Task requirements — Pictures appear among the records. Write out all else exactly as it stands.

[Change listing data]
•••••

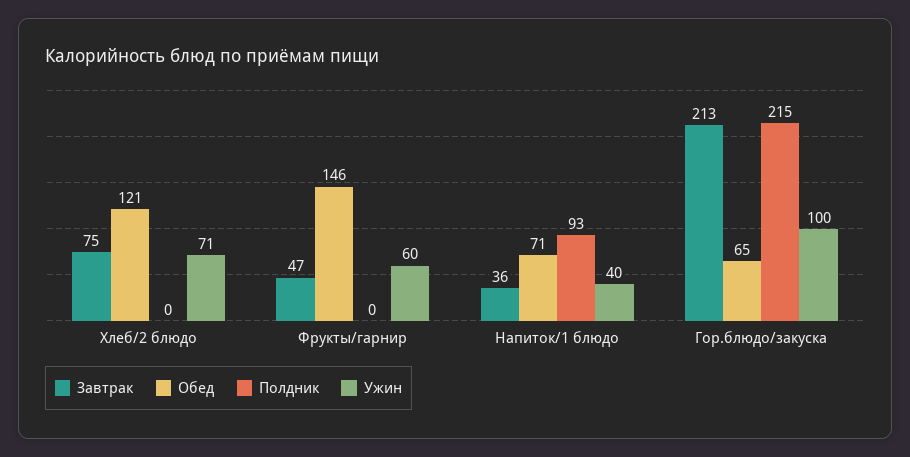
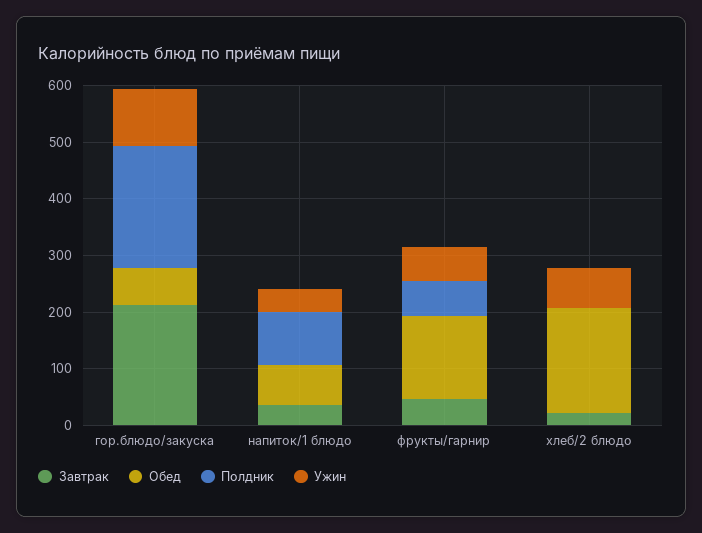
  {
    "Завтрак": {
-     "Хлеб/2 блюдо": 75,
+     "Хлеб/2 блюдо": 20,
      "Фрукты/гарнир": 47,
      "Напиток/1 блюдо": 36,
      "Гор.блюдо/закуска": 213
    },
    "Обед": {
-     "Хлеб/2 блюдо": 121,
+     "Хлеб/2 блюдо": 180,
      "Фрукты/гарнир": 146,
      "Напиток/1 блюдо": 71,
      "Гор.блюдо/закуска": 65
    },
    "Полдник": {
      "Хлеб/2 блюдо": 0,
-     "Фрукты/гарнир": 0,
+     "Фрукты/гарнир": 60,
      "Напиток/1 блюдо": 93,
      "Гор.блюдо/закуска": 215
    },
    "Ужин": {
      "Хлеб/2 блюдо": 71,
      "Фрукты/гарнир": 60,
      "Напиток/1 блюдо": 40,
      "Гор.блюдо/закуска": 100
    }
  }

•••••

Answer to the problem —
  {
    "Завтрак": {
-     "Хлеб/2 блюдо": 75,
+     "Хлеб/2 блюдо": 20,
      "Фрукты/гарнир": 47,
      "Напиток/1 блюдо": 36,
      "Гор.блюдо/закуска": 213
    },
    "Обед": {
-     "Хлеб/2 блюдо": 121,
+     "Хлеб/2 блюдо": 180,
      "Фрукты/гарнир": 146,
      "Напиток/1 блюдо": 71,
      "Гор.блюдо/закуска": 65
    },
    "Полдник": {
      "Хлеб/2 блюдо": 0,
-     "Фрукты/гарнир": 0,
+     "Фрукты/гарнир": 60,
      "Напиток/1 блюдо": 93,
      "Гор.блюдо/закуска": 215
    },
    "Ужин": {
      "Хлеб/2 блюдо": 71,
      "Фрукты/гарнир": 60,
      "Напиток/1 блюдо": 40,
      "Гор.блюдо/закуска": 100
    }
  }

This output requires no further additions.